In questi ultimi giorni:
un poliziotto in pensione, per motivi non del tutto chiari ha ucciso due donne e si è suicidato, una donna è stata uccisa dal marito che poi si è suicidato, un padre ha ucciso la figlia perchè non accettava che fosse lesbica ed a Pordenone un tizio ha ucciso la moglie dalla quale si stava separando e poi ha sgozzato anche la figlia.
Fra tutti i precedenti, l’ultimo, il tizio di Pordenone, è marocchino e allora, per modalità e nazionalità, si può scrivere che ha fatto come l’isis.
E l’isis diventa il metro di misura del male.
E’ una questione di titoli: “Uccide la moglie con un’accetta, poi taglia la gola alla figlia.
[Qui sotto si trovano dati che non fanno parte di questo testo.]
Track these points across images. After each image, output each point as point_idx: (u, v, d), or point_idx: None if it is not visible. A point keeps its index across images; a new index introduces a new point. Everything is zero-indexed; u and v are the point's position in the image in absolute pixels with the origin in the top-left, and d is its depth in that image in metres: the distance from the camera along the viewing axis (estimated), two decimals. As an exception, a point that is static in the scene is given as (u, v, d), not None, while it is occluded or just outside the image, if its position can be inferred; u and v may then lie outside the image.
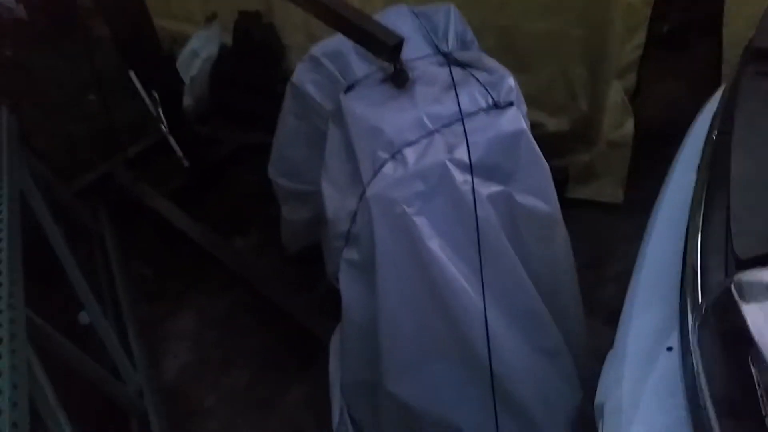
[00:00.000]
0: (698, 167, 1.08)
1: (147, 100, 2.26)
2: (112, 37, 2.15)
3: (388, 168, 1.43)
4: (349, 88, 1.67)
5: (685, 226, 1.10)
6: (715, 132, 1.02)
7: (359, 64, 1.73)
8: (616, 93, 2.09)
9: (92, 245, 2.24)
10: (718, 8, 2.14)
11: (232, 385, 1.86)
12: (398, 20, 1.73)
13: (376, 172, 1.44)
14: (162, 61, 2.26)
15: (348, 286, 1.50)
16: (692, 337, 0.75)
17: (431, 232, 1.35)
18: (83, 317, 1.86)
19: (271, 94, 2.81)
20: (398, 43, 1.57)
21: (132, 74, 2.22)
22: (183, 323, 2.09)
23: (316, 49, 1.81)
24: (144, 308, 2.11)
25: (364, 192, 1.44)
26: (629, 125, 2.11)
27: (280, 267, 2.18)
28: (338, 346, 1.60)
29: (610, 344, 1.62)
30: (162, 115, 2.25)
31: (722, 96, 1.15)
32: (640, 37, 2.02)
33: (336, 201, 1.60)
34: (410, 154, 1.43)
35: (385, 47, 1.58)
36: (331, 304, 1.91)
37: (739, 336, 0.67)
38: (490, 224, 1.35)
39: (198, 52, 2.87)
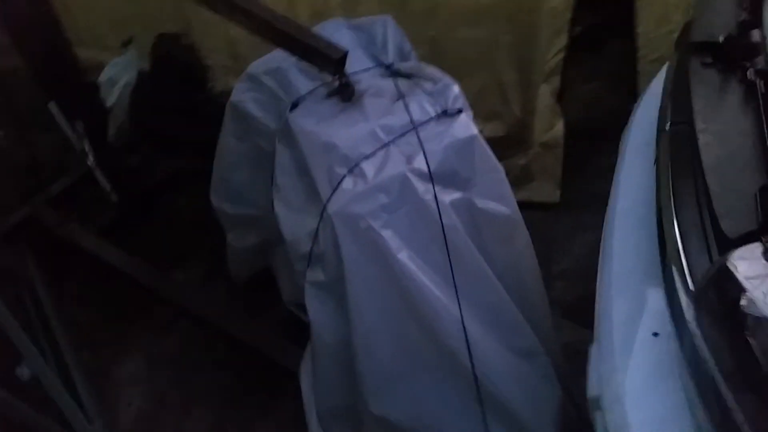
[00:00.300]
0: (656, 159, 1.14)
1: (69, 133, 2.14)
2: (30, 69, 2.02)
3: (347, 183, 1.42)
4: (294, 105, 1.65)
5: (646, 217, 1.15)
6: (668, 124, 1.08)
7: (301, 80, 1.70)
8: (544, 96, 2.17)
9: (21, 293, 2.08)
10: (628, 9, 2.28)
11: (194, 428, 1.77)
12: (335, 34, 1.72)
13: (335, 188, 1.42)
14: (86, 89, 2.15)
15: (316, 309, 1.46)
16: (690, 318, 0.79)
17: (399, 243, 1.34)
18: (22, 371, 1.72)
19: (197, 117, 2.74)
20: (342, 56, 1.56)
21: (52, 106, 2.09)
22: (131, 367, 1.98)
23: (254, 67, 1.78)
24: (86, 355, 1.98)
25: (324, 209, 1.42)
26: (559, 127, 2.20)
27: (228, 297, 2.11)
28: (309, 372, 1.56)
29: (573, 337, 1.68)
30: (88, 147, 2.13)
31: (665, 90, 1.22)
32: (563, 40, 2.11)
33: (292, 221, 1.56)
34: (368, 167, 1.42)
35: (329, 61, 1.57)
36: (292, 329, 1.87)
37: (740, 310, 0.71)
38: (456, 231, 1.36)
39: (115, 79, 2.73)
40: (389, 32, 1.80)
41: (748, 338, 0.72)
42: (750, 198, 0.78)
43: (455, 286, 1.33)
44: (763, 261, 0.71)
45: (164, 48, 2.78)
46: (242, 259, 2.05)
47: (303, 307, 1.85)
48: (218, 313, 1.98)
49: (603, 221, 1.91)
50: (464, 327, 1.30)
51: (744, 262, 0.71)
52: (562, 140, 2.20)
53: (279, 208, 1.61)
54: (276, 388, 1.82)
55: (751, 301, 0.69)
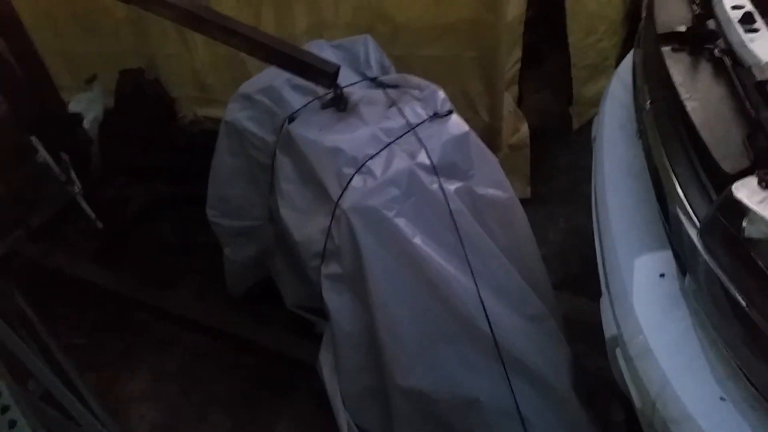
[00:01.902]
0: (639, 132, 1.33)
1: (52, 164, 2.16)
2: (11, 105, 2.04)
3: (357, 181, 1.54)
4: (292, 119, 1.77)
5: (634, 184, 1.34)
6: (648, 102, 1.27)
7: (294, 96, 1.82)
8: (508, 103, 2.37)
9: (13, 325, 2.06)
10: (562, 25, 2.54)
11: (214, 433, 1.81)
12: (321, 53, 1.86)
13: (345, 187, 1.54)
14: (69, 120, 2.18)
15: (334, 300, 1.56)
16: (701, 248, 0.95)
17: (413, 230, 1.47)
18: (34, 386, 1.71)
19: (169, 147, 2.80)
20: (336, 70, 1.70)
21: (34, 140, 2.12)
22: (137, 384, 1.98)
23: (247, 87, 1.88)
24: (90, 378, 1.97)
25: (336, 207, 1.53)
26: (524, 129, 2.40)
27: (228, 308, 2.16)
28: (329, 362, 1.64)
29: (568, 308, 1.83)
30: (73, 177, 2.15)
31: (636, 79, 1.43)
32: (518, 52, 2.33)
33: (302, 224, 1.66)
34: (375, 166, 1.55)
35: (324, 74, 1.70)
36: (298, 330, 1.95)
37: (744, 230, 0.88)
38: (463, 215, 1.50)
39: (81, 115, 2.76)
40: (370, 49, 1.96)
41: (753, 254, 0.89)
42: (739, 144, 0.96)
43: (468, 263, 1.46)
44: (759, 188, 0.89)
45: (129, 83, 2.83)
46: (240, 272, 2.11)
47: (308, 308, 1.96)
48: (223, 320, 2.03)
49: (573, 210, 2.11)
50: (480, 298, 1.43)
51: (744, 190, 0.89)
52: (528, 141, 2.39)
53: (286, 214, 1.70)
54: (290, 385, 1.88)
55: (755, 219, 0.86)
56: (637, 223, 1.25)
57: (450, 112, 1.67)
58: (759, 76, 0.99)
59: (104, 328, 2.15)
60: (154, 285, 2.26)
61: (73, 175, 2.14)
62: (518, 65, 2.35)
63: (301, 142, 1.67)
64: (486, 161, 1.61)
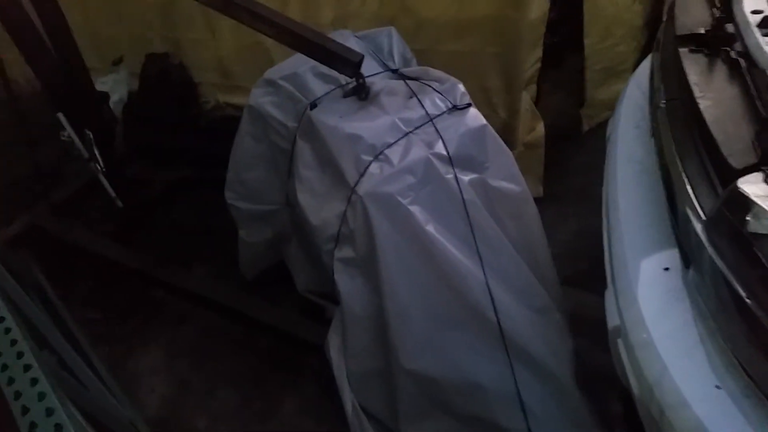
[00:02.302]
0: (653, 131, 1.36)
1: (77, 142, 2.21)
2: (41, 80, 2.10)
3: (374, 168, 1.58)
4: (314, 105, 1.81)
5: (645, 181, 1.36)
6: (663, 101, 1.30)
7: (317, 83, 1.87)
8: (525, 101, 2.40)
9: (31, 297, 2.12)
10: (580, 29, 2.56)
11: (223, 407, 1.85)
12: (346, 42, 1.90)
13: (362, 173, 1.58)
14: (96, 99, 2.24)
15: (346, 282, 1.60)
16: (706, 241, 0.98)
17: (426, 217, 1.51)
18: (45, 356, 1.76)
19: (191, 132, 2.85)
20: (360, 59, 1.74)
21: (60, 116, 2.17)
22: (150, 358, 2.04)
23: (271, 74, 1.93)
24: (103, 350, 2.03)
25: (352, 193, 1.57)
26: (540, 128, 2.43)
27: (241, 289, 2.20)
28: (337, 344, 1.68)
29: (575, 304, 1.85)
30: (97, 155, 2.21)
31: (653, 78, 1.45)
32: (539, 51, 2.35)
33: (319, 208, 1.70)
34: (393, 153, 1.59)
35: (348, 63, 1.74)
36: (308, 314, 1.99)
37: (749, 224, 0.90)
38: (476, 206, 1.54)
39: (108, 94, 2.83)
40: (394, 41, 2.00)
41: (755, 248, 0.91)
42: (748, 141, 0.99)
43: (478, 253, 1.50)
44: (765, 184, 0.91)
45: (155, 67, 2.89)
46: (254, 254, 2.16)
47: (319, 293, 2.00)
48: (237, 299, 2.08)
49: (584, 210, 2.13)
50: (489, 287, 1.46)
51: (750, 186, 0.91)
52: (543, 141, 2.42)
53: (303, 198, 1.75)
54: (298, 364, 1.92)
55: (759, 214, 0.89)
56: (645, 219, 1.28)
57: (468, 106, 1.71)
58: (770, 78, 1.01)
59: (120, 304, 2.20)
60: (170, 264, 2.32)
61: (96, 153, 2.19)
62: (538, 65, 2.37)
63: (322, 128, 1.71)
64: (501, 155, 1.64)
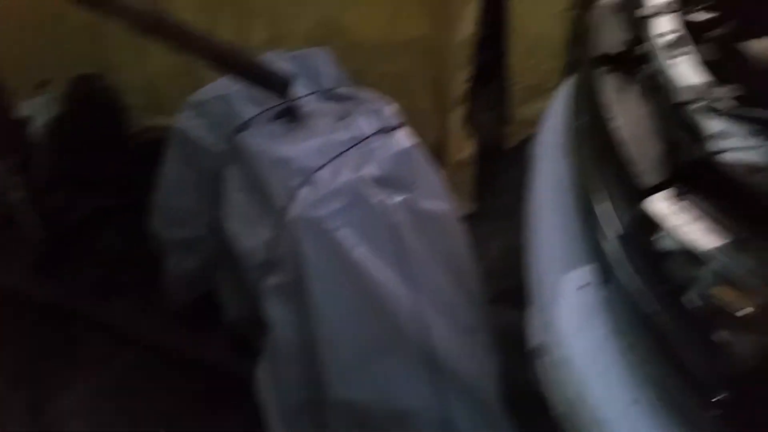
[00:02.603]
0: (570, 150, 1.39)
1: (-6, 169, 2.11)
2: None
3: (303, 192, 1.56)
4: (242, 128, 1.78)
5: (563, 201, 1.39)
6: (578, 121, 1.34)
7: (246, 106, 1.84)
8: (456, 121, 2.44)
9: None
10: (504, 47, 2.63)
11: (150, 450, 1.78)
12: (277, 63, 1.88)
13: (292, 197, 1.56)
14: (14, 125, 2.14)
15: (275, 311, 1.57)
16: (619, 260, 1.01)
17: (356, 242, 1.49)
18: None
19: (118, 157, 2.76)
20: (289, 81, 1.73)
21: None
22: (71, 400, 1.92)
23: (199, 96, 1.89)
24: (21, 393, 1.92)
25: (281, 218, 1.55)
26: (470, 147, 2.48)
27: (168, 322, 2.13)
28: (268, 376, 1.64)
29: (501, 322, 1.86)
30: (16, 183, 2.11)
31: (571, 99, 1.49)
32: (468, 71, 2.40)
33: (247, 234, 1.67)
34: (322, 177, 1.57)
35: (277, 85, 1.72)
36: (238, 345, 1.94)
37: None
38: (405, 227, 1.54)
39: (32, 119, 2.71)
40: (326, 62, 1.99)
41: (663, 265, 0.94)
42: (657, 160, 1.02)
43: (408, 276, 1.50)
44: (672, 203, 0.94)
45: (81, 89, 2.80)
46: (182, 284, 2.09)
47: (249, 323, 1.95)
48: (164, 333, 2.00)
49: (514, 225, 2.16)
50: (418, 310, 1.46)
51: (659, 204, 0.94)
52: (473, 159, 2.46)
53: (231, 224, 1.71)
54: (229, 400, 1.86)
55: (666, 232, 0.91)
56: (564, 236, 1.31)
57: (399, 126, 1.71)
58: (677, 99, 1.05)
59: (39, 343, 2.09)
60: (94, 296, 2.22)
61: (16, 180, 2.09)
62: (467, 84, 2.42)
63: (250, 152, 1.69)
64: (431, 175, 1.66)
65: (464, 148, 2.48)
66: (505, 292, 2.02)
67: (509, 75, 2.68)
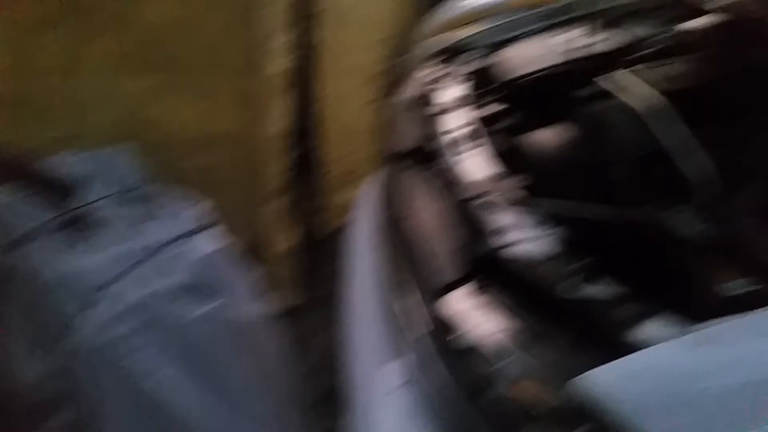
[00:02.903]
0: (377, 245, 1.38)
1: None
2: None
3: (93, 313, 1.38)
4: (22, 242, 1.56)
5: (374, 297, 1.37)
6: (380, 217, 1.33)
7: (27, 215, 1.63)
8: (273, 213, 2.39)
9: None
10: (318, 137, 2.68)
11: None
12: (67, 165, 1.71)
13: (78, 320, 1.38)
14: None
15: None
16: (419, 360, 0.98)
17: (154, 365, 1.35)
18: None
19: None
20: (74, 186, 1.56)
21: None
22: None
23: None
24: None
25: (66, 347, 1.36)
26: (294, 238, 2.42)
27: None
28: None
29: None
30: None
31: (380, 191, 1.50)
32: (283, 163, 2.38)
33: (25, 370, 1.43)
34: (115, 292, 1.41)
35: (61, 191, 1.55)
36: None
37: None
38: (208, 341, 1.42)
39: None
40: (125, 161, 1.84)
41: (468, 364, 0.92)
42: (450, 258, 1.02)
43: (216, 394, 1.38)
44: (464, 301, 0.94)
45: None
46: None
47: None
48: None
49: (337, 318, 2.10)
50: (228, 428, 1.34)
51: (451, 302, 0.93)
52: (294, 250, 2.41)
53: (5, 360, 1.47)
54: None
55: (460, 331, 0.90)
56: (378, 334, 1.26)
57: (207, 227, 1.61)
58: (462, 195, 1.07)
59: None
60: None
61: None
62: (284, 176, 2.40)
63: (27, 272, 1.48)
64: (239, 280, 1.56)
65: (284, 239, 2.43)
66: (329, 393, 1.94)
67: (324, 164, 2.70)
La polizia: “ha fatto come l’isis”; così il Messaggero Veneto, giornale locale, di ieri.
E poi ieri, per caso abbiamo letto questo titolo dell’Osservatore Romano ripreso da Zeroviolenza donne: “La violenza contro le donne strategia di guerra jihadista” dove si parla delle violenze sulle donne perpetrate dallo stato islamico in Iraq, Siria e Nigeria, e allora ci sembra come se si stesse cercando di mettere insieme un teorema che inquadra una violenza capillare, multietnica, diffusa; quella contro le donne, confinandola ad unico contesto culturale storico contingente: il califfato dei tagliagole.
Come se prima nulla fosse stato, come se non avessimo conosciuto stupri etnici e donne ammazzate nei vicini balcani, come se il movente che manda a morte le donne fosse solo il fanatismo religioso, quel fanatismo lì, come se il fatto di poter trovare una comparazione, un “come l’isis” rendesse più precisa, definita e condannabile quella violenza.
No, l’isis non è una unità di misura per il femminicidio; tirarlo in ballo in questo caso è solo un’altra strategia di occultamento delle proprie mancanze e di disvelamento del proprio razzismo e xenofobia.